What is needed:
Edit the items below so that each "series" becomes "group", keeping everything else the same. Leave the pictures out of your answer.

Chart analysis data:
..............................
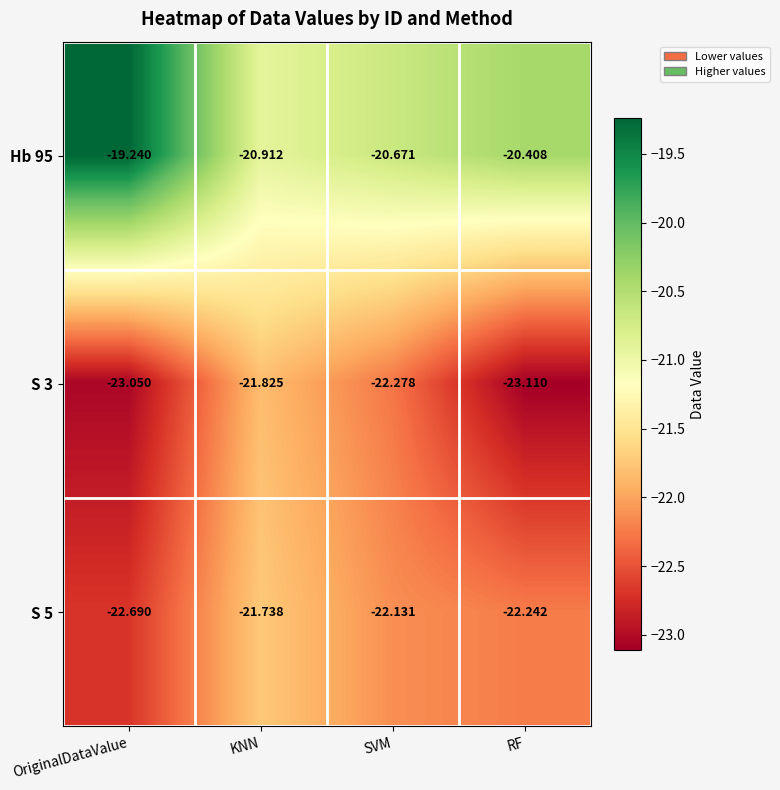

At which category is the sum across all series the highest?

KNN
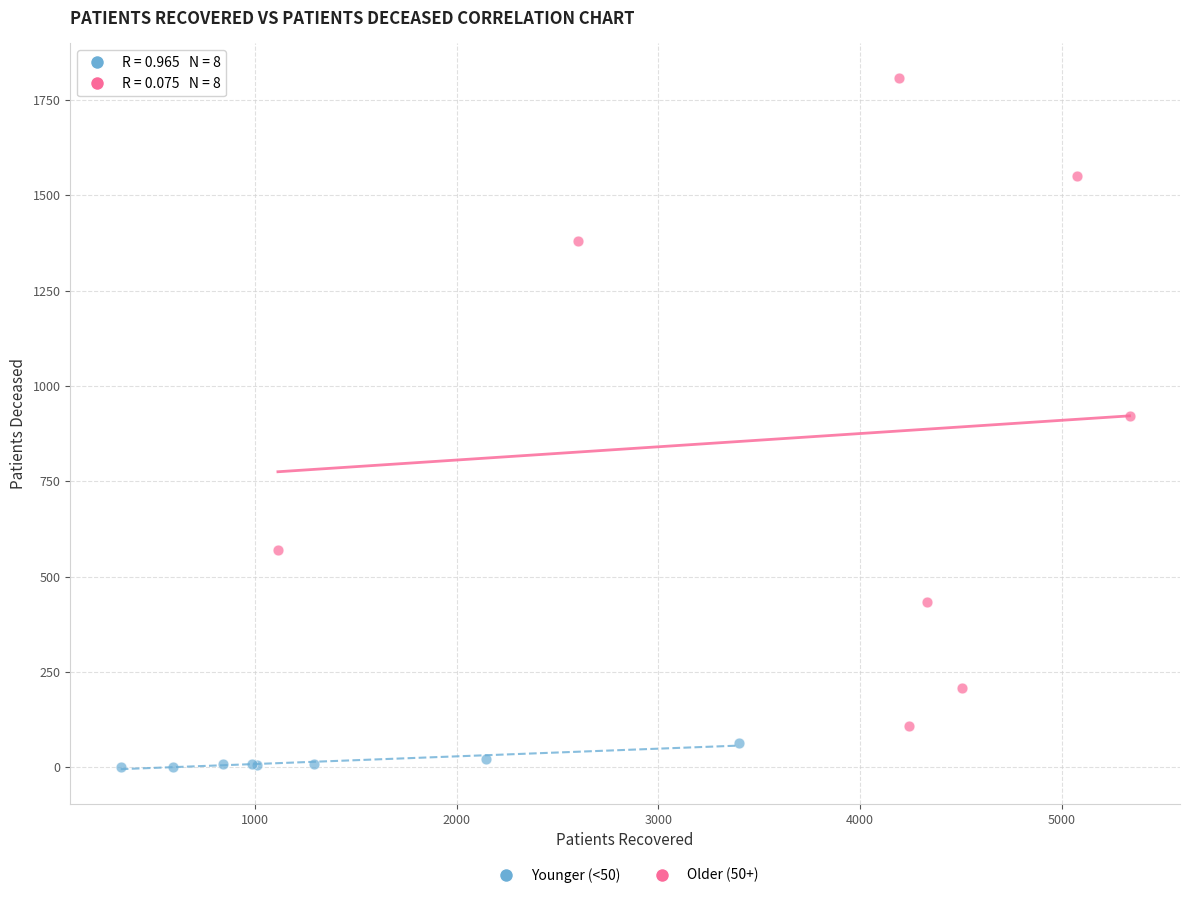

Which series contains the lowest Y value?

Younger (<50)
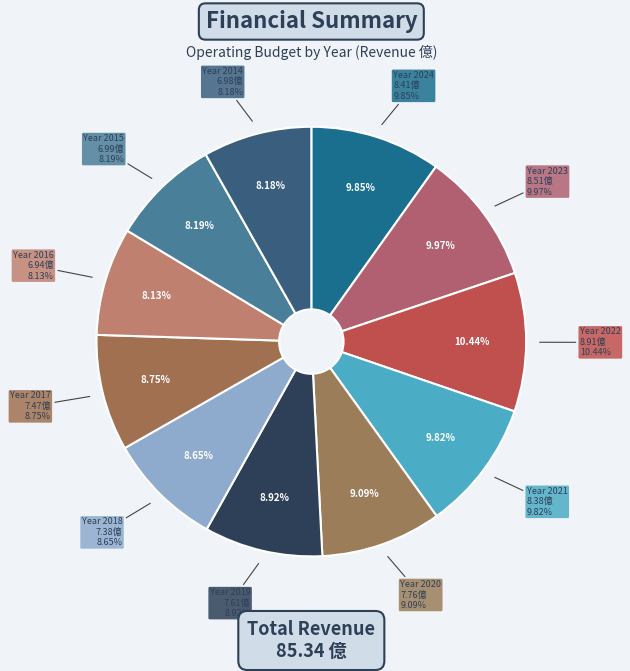

How many slices are in this pie chart?

11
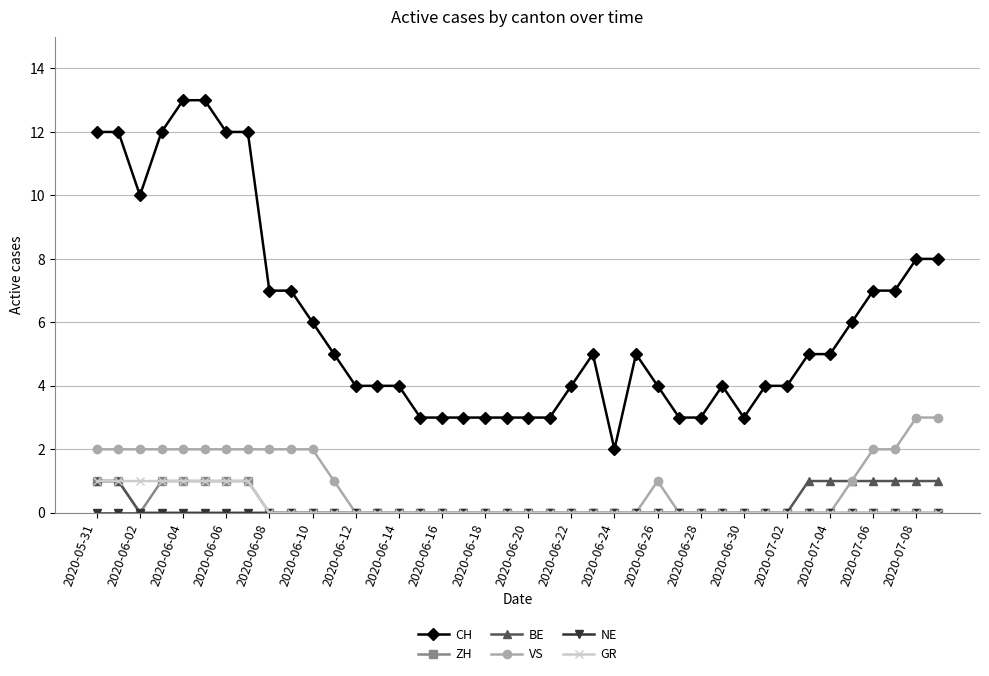

Which series has the largest range (max minus min)?

CH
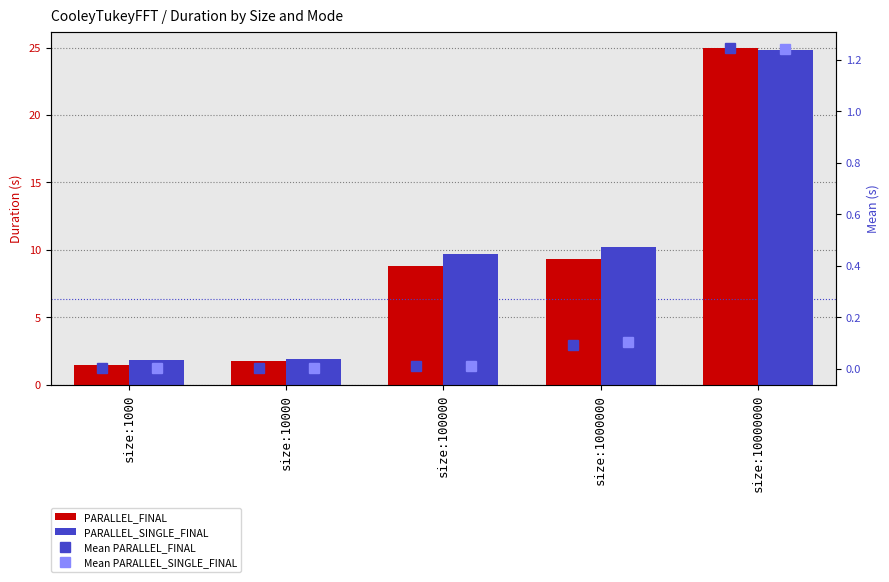

Which series has the largest total across all categories?

PARALLEL_SINGLE_FINAL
..............................
The completed task:
At which category is the sum across all group the highest?

KNN

Which group contains the lowest Y value?

Younger (<50)

How many slices are in this pie chart?

11

Which group has the largest range (max minus min)?

CH

Which group has the largest total across all categories?

PARALLEL_SINGLE_FINAL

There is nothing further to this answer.